> _PASSAGE_
━━━━━━━━━━

Thousands of years ago, long before drug therapy existed, cultures in Japan, China and Korea prized the herb dong quai for its many healing benefits, including balancing hormones. Dong quai is also known as Chinese Angelica, and Female Ginseng. It belongs to the same plant family as parsley, celery, carrots, and poison hemlock. It is one of the most popular plants in Chinese medicine, where it is usually combined with other herbs.

The name dong quai actually translates as "return to order" because of the herb's ability to promote overall body balancing and restoration. It became known as the "female ginseng" because Chinese women used it to regulate their menstrual cycle and alleviate menstrual pain. Thus, earning a reputation as the "ultimate herb" for women. It is widely used among Chinese women as a fortifying daily tonic, much as Chinese men rely on ginseng. It is one of the most widely consumed herbs in China, used as frequently as ginseng and licorice.

In traditional Chinese medicine, dong quai is often boiled or soaked in wine. The root is removed and the liquid is taken orally. Different parts of this herb’s root are believed to have different actions - the head of the root has anticoagulant activity, the main part of the root is a tonic, and the end of the root eliminates blood stagnation.

━━━━━━━━━━

> _SOURCE MATERIAL_

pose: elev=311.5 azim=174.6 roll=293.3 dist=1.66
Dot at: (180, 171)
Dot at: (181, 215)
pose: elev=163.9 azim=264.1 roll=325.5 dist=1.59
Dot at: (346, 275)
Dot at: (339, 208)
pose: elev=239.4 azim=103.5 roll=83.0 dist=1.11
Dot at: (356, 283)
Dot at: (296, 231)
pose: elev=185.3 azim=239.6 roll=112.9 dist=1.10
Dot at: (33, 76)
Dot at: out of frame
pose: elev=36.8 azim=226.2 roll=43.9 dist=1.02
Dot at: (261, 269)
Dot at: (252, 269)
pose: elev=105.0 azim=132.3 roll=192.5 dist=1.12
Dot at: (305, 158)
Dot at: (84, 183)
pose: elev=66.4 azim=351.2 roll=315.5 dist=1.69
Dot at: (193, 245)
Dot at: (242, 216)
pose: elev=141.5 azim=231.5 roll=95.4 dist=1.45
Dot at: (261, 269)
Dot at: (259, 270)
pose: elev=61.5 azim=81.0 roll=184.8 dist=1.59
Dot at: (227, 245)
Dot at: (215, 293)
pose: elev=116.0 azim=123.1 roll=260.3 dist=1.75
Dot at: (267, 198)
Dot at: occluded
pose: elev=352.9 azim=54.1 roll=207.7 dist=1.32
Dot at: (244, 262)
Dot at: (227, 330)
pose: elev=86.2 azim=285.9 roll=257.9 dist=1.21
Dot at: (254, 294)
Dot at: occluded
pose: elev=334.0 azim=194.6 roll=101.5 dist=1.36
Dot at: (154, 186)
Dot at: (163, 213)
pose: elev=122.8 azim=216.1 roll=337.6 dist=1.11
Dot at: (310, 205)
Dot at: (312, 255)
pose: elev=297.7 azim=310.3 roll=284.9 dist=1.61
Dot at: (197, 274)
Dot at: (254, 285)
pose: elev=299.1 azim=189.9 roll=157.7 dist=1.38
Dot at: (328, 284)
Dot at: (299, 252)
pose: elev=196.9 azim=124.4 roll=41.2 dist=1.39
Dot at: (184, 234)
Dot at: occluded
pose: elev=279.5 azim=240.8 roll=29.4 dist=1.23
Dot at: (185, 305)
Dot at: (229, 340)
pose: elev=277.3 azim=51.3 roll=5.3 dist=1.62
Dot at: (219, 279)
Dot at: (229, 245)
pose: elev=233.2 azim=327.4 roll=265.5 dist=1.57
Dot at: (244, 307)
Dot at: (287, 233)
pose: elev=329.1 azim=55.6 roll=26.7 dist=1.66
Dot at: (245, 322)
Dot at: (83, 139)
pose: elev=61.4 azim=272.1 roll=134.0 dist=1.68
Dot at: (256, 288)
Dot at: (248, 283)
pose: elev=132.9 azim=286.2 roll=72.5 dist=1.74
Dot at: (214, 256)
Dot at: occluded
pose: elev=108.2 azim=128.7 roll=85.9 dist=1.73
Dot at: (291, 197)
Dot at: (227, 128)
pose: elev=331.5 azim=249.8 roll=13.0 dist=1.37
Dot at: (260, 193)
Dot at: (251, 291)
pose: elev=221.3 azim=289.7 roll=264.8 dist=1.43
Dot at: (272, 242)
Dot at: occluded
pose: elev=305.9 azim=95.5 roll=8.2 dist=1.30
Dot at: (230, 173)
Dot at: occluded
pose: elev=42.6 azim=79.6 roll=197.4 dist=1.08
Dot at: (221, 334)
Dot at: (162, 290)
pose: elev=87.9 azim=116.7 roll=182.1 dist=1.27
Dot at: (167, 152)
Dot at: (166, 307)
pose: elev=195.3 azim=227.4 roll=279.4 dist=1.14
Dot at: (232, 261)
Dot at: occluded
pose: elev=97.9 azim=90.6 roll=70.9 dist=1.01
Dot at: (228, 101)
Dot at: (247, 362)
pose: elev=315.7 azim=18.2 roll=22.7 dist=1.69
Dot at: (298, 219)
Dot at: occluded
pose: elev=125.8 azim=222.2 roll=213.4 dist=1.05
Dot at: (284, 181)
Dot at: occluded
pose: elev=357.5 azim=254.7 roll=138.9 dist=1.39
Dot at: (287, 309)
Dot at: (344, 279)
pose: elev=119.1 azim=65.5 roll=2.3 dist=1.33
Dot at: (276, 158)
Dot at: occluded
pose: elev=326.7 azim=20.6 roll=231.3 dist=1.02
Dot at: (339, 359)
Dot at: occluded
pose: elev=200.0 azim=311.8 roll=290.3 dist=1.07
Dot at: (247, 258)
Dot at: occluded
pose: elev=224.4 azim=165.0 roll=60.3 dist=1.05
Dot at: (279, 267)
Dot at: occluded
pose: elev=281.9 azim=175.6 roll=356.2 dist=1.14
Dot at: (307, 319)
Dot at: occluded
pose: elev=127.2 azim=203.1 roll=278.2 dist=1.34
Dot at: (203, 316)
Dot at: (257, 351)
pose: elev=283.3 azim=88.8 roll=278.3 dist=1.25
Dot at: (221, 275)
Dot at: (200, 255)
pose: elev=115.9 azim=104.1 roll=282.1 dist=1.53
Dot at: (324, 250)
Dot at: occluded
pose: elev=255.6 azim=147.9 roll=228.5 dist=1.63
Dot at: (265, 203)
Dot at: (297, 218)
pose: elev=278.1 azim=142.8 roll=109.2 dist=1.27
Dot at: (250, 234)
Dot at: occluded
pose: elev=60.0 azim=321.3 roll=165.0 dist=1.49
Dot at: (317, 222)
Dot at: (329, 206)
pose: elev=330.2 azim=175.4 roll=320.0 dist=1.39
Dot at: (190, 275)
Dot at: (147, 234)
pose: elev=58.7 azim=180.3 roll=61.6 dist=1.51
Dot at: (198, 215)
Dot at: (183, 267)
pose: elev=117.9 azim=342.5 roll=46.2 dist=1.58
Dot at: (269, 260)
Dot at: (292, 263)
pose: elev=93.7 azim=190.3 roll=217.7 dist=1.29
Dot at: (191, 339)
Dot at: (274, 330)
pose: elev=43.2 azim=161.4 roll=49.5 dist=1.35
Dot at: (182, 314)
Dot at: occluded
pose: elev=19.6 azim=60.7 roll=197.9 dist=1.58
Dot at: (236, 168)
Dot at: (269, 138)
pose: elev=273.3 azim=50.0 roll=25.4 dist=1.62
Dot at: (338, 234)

━━━━━━━━━━

> _YOUR TASKS_
• a. Transcribe the dong quai passage from "Thousands of years" to "with other herbs.".
• b. Carry the passage about dong quai forward from its final sentence.
The records have no connection to the passage about dong quai.

> _ANSWERS BELOW_
• a.
Thousands of years ago, long before drug therapy existed, cultures in Japan, China and Korea prized the herb dong quai for its many healing benefits, including balancing hormones. Dong quai is also known as Chinese Angelica, and Female Ginseng. It belongs to the same plant family as parsley, celery, carrots, and poison hemlock. It is one of the most popular plants in Chinese medicine, where it is usually combined with other herbs.

• b.
The plant has been used for menstrual cramps, hot flashes, anemia associated with menstruation, pregnancy, premenstrual syndrome (PMS), pelvic pain, recovery from childbirth or illness, fatigue or low energy, and lack of sexual desire. Dong quai is used in both men and women for heart conditions, high blood pressure, inflammation, headache, infections, and nerve pain. It is also used as a liver tonic and in treating sciatica and shingles.

It has been suggested that dong quai has weak estrogen-like effects. However, it remains unclear whether dong quai has the same effects as estrogens, blocks estrogen activity, or lacks significant hormonal effects.

In traditional Chinese medicine, its usage benefits include:
  • Promote nourishing and cleansing of the blood
  • Fight the signs of aging
  • Elevate mood
  • Increase energy
  • Maintain proper digestion and immune function
  • Support optimal joint and bone health
  • Promote proper functioning of the heart, spleen, liver and kidneys

Dong quai has also been suggested for these conditions, although there isn’t good scientific evidence:
  • Amenorrhea (absence of menstruation)
  • Heart disease -- One study suggested that a combination of dong quai, Asian ginseng (Panax ginseng), and astragalus (Astragalus membranaceus) decreased symptoms of chest pain in a small group of people with heart disease.
  • High blood pressure
  • Premature ejaculation -- as one ingredient in a cream applied to the skin

Nutritional benefits of dong quai:
  • Vitamins A, E, B12, niacin and folate.
  • Iron.
  • Coumarins - compounds which act to dilate or open up blood vessels and help control spasms in muscles. Experts presume that these compounds may act to increase the blood supply to various organs including the uterus, thus promoting the regulation of menstruation.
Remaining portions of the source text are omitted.